Where the subscript “0” indicates the original parameter. Weight coefficients were assigned as α = 0.4, β = 0.4 and γ = 0.2, based on the dominant roles of pore–throat refinement and distribution convergence and the secondary influence of specific surface area, further supported by sensitivity analysis.

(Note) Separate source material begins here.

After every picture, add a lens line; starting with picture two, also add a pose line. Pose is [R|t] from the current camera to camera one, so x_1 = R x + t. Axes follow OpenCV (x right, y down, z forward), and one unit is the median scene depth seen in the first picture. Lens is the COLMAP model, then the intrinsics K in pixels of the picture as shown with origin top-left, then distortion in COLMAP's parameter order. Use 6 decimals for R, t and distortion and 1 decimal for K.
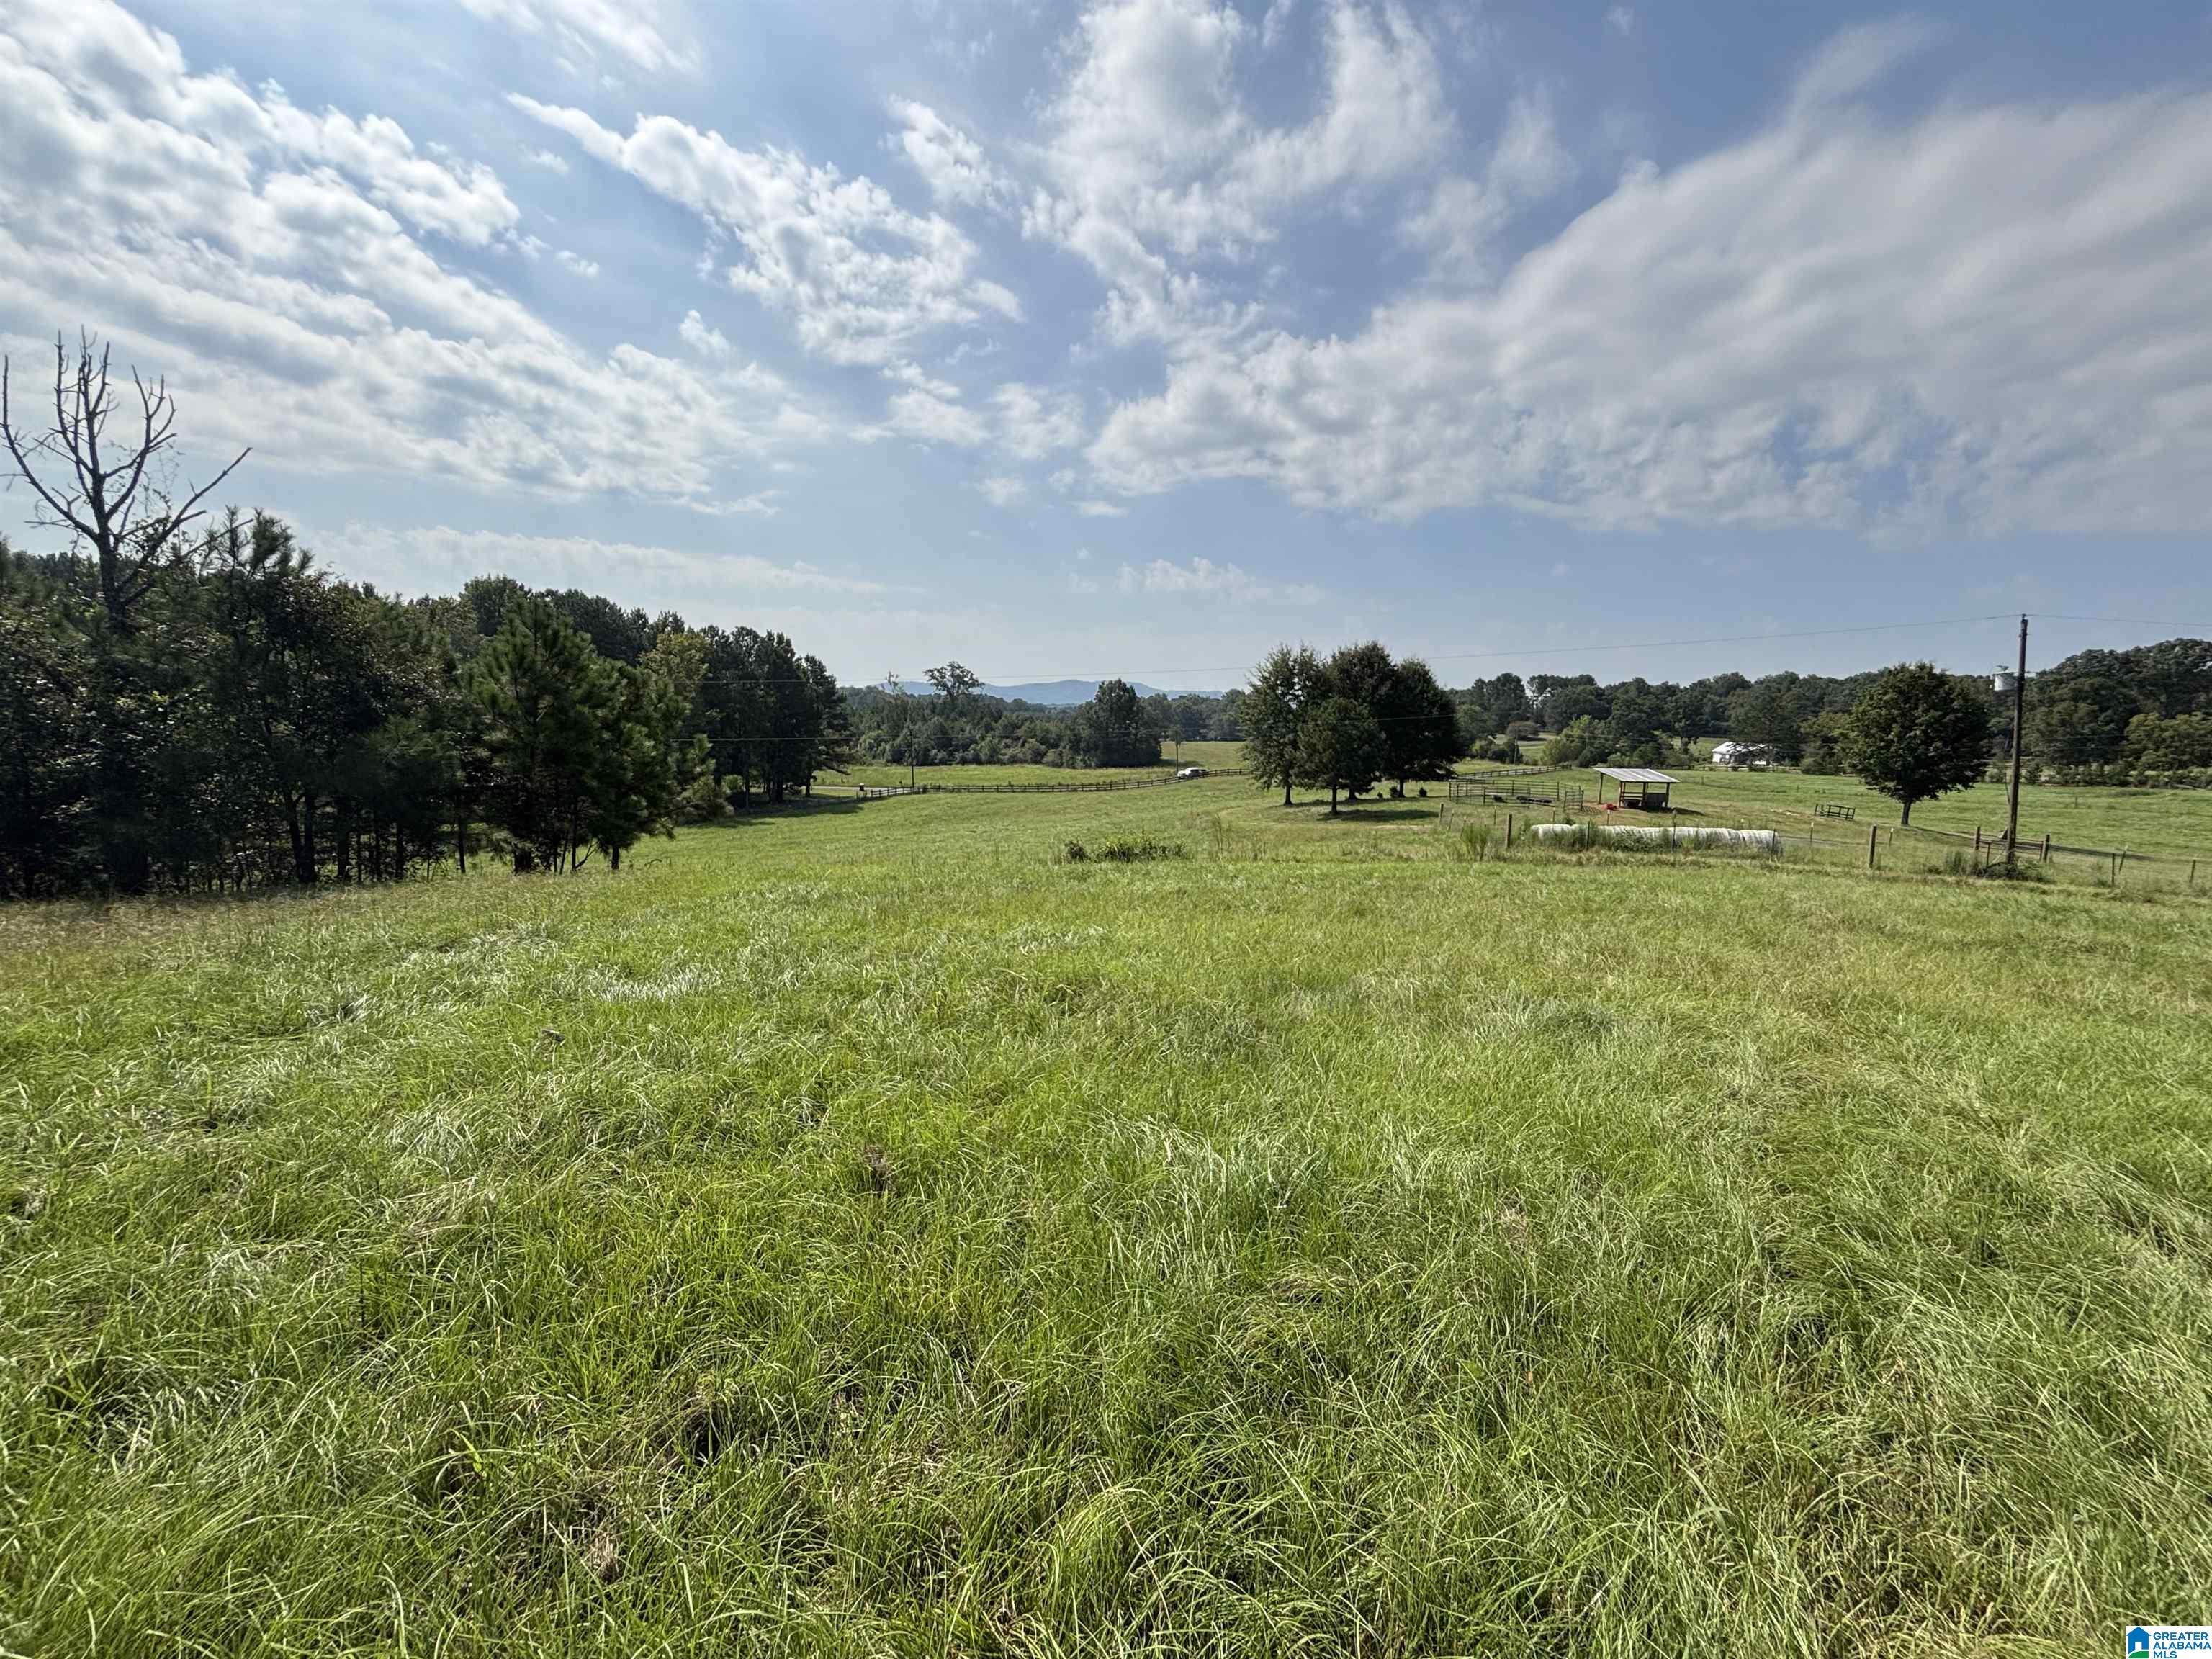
lens RADIAL K [[898.5, 0, 1104.1], [0, 898.5, 819.2], [0, 0, 1]] dist [-0.003606, 0.000987]
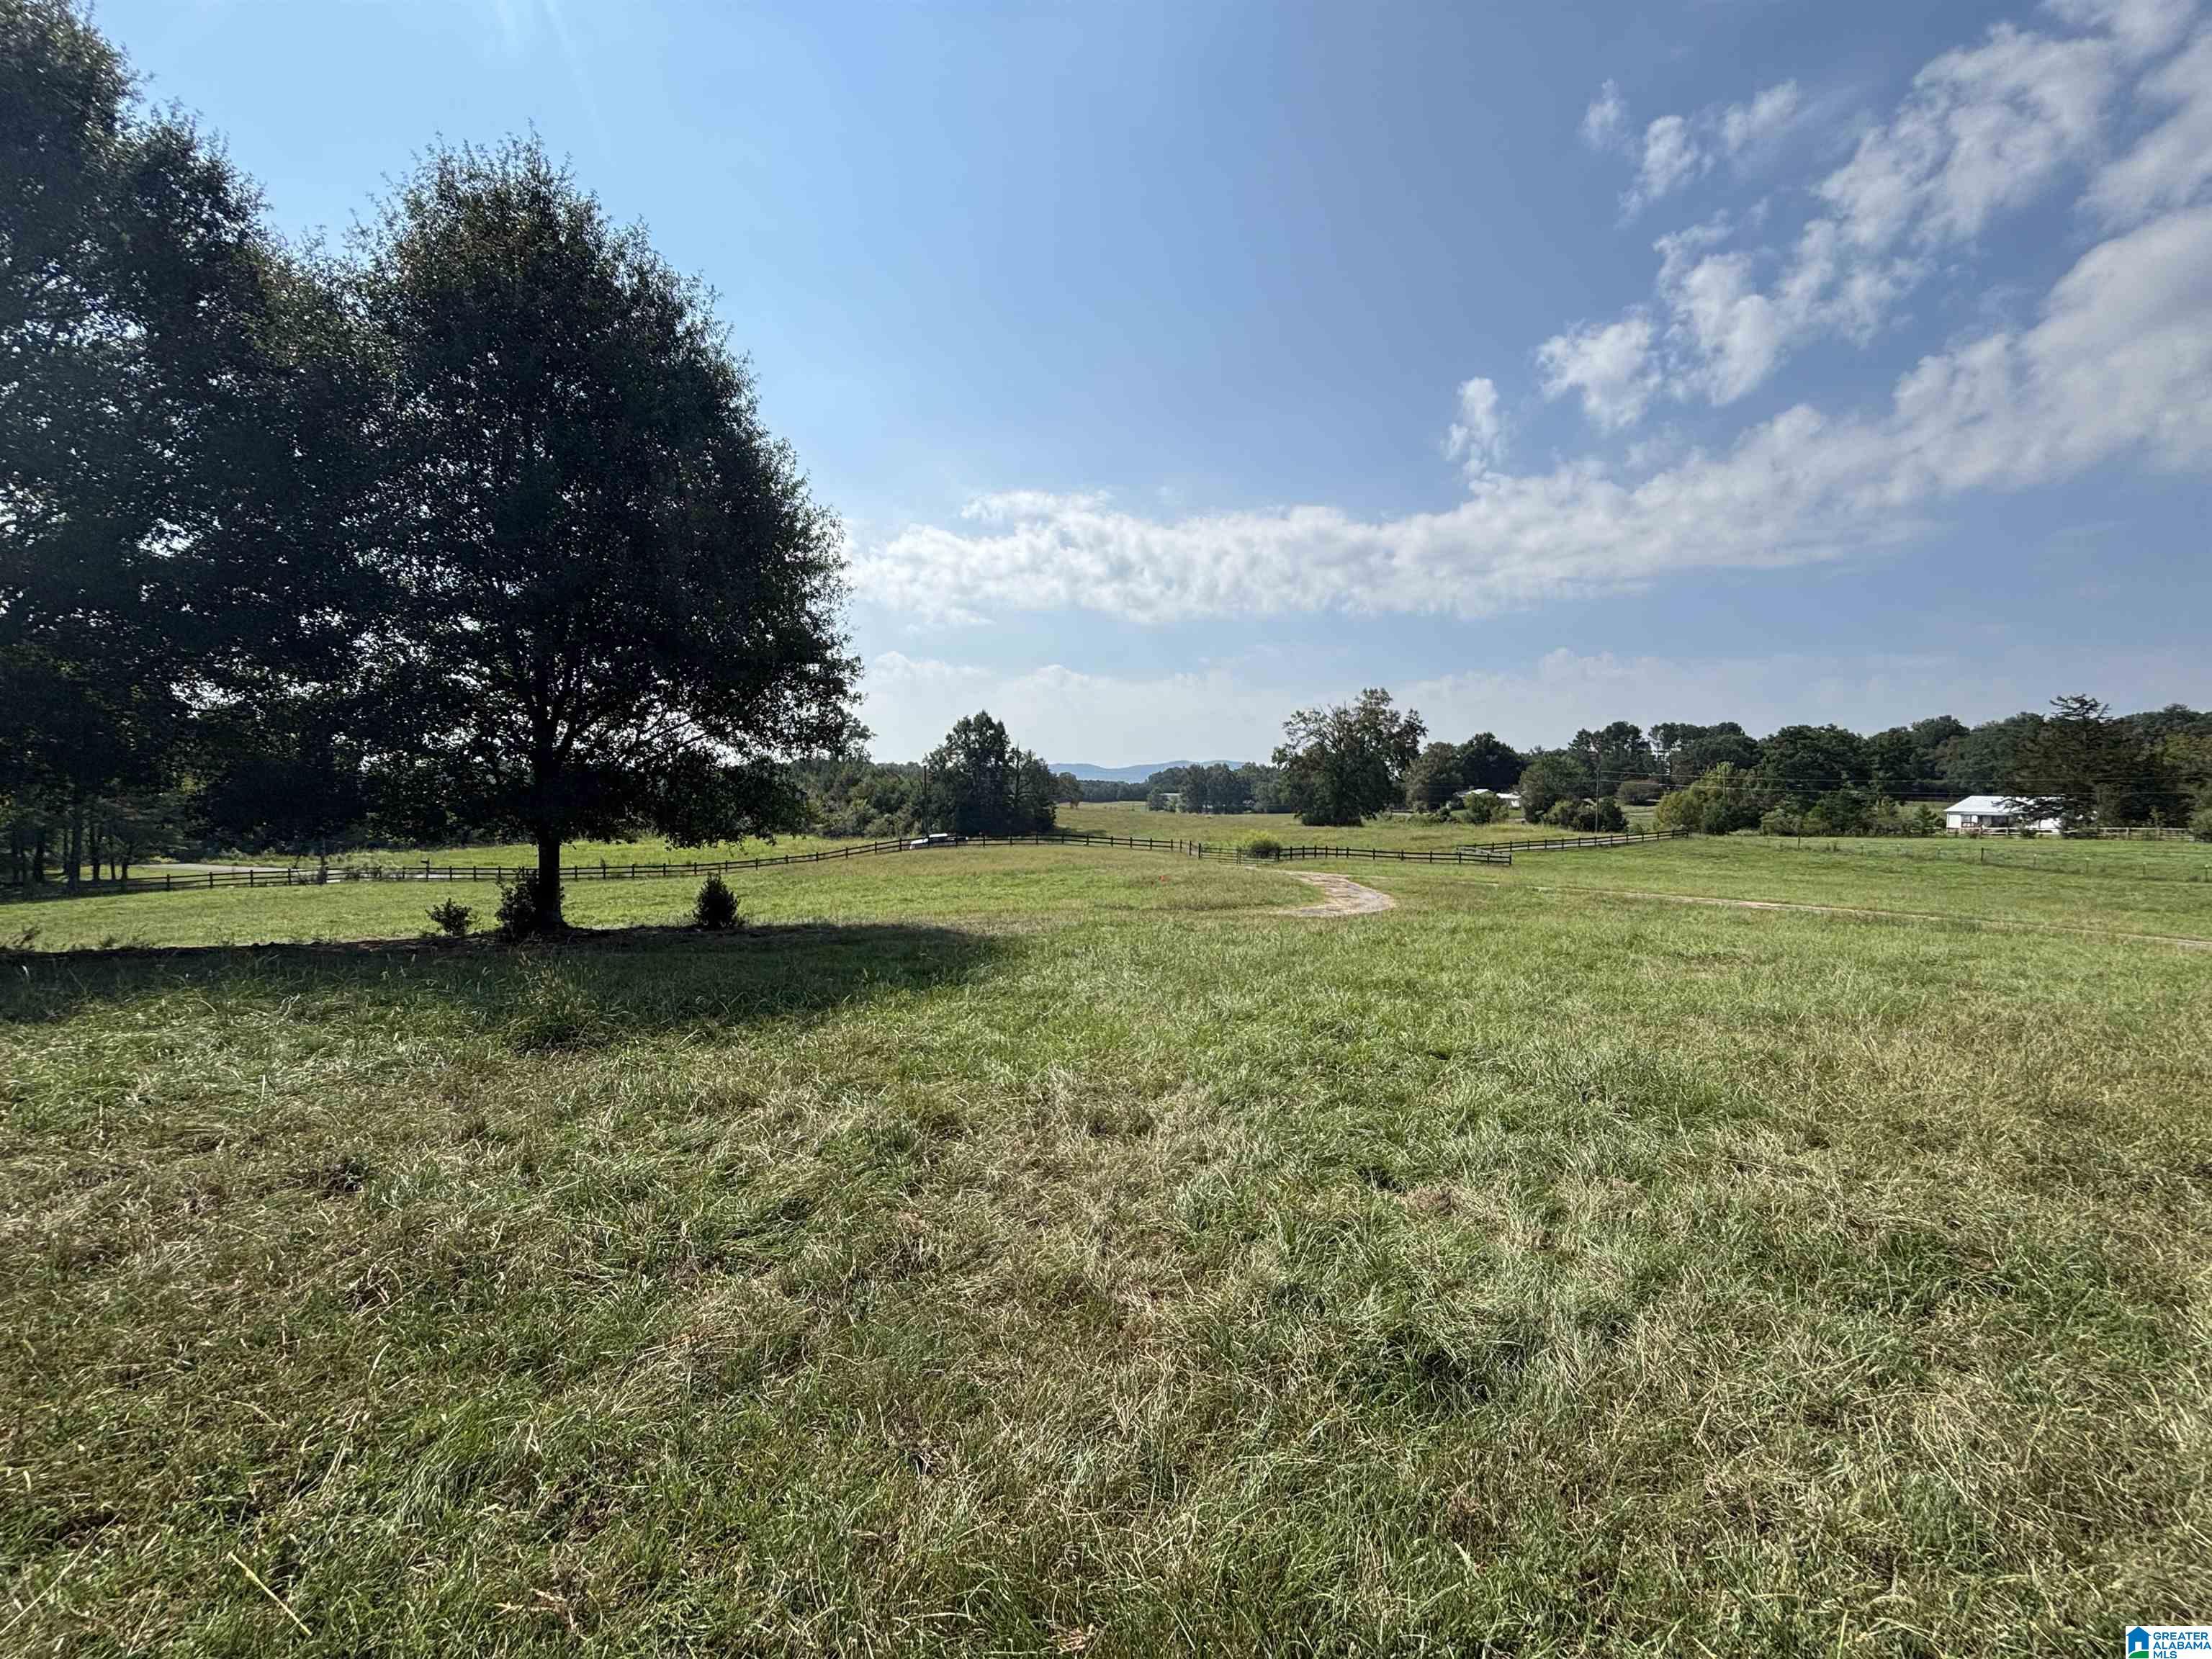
lens RADIAL K [[898.5, 0, 1115.6], [0, 898.5, 827.5], [0, 0, 1]] dist [-0.003606, 0.000987]
pose [[0.992739, -0.005967, -0.120143, 0.149569], [-0.004048, 0.996546, -0.082941, -0.008929], [0.120223, 0.082825, 0.989286, 0.260261]]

The influence of structure regulation on seepage behavior was evaluated using the Katz–Thompson equation:

$$k\approx {\displaystyle \frac{1}{226}}{r}_c^2{\displaystyle \frac{{\varphi }^3}{{(1-\varphi )}^2}}$$

(7)

where $r_c$ is the critical throat radius and $\varphi$ is the porosity. This model links microscale pore–throat variation to macroscale permeability, enabling cross-scale evaluation of regulatory behavior. By combining the SRI with the Katz–Thompson relationship, the multiscale regulation of seepage behavior can be explicitly interpreted. Structural refinement and distribution convergence, as captured by increasing SRI values, correspond to a systematic reduction in critical throat radius r_c and effective pore connectivity, which in turn governs macroscopic permeability. This cross-scale linkage enables SRI to serve as an integrated descriptor connecting pore–throat evolution to flow behavior under gel injection, curing, and degradation processes.

4.5.6. Surface Energy and Interfacial Wettability

Surface free energy (SFE) reflects the interaction capability of a solid surface and consists of a dispersive component (γ^d) and a polar component (γ^p). Using the Owens–Wendt method, SFE is obtained by measuring contact angles of probe liquids (e.g., water and diiodomethane).

$${\gamma }_L(1+\cos \theta )=2\left(\sqrt{{\gamma }_s^d{\gamma }_L^d}+\sqrt{{\gamma }_s^p{\gamma }_L^p}\right)$$

(8)

where γ_L is the surface tension of the liquid, and γ_L^d, γ_L^p are its dispersive and polar components. By combining measurements of two liquids, the solid-surface components γ_s^d and γ_s^p can be obtained.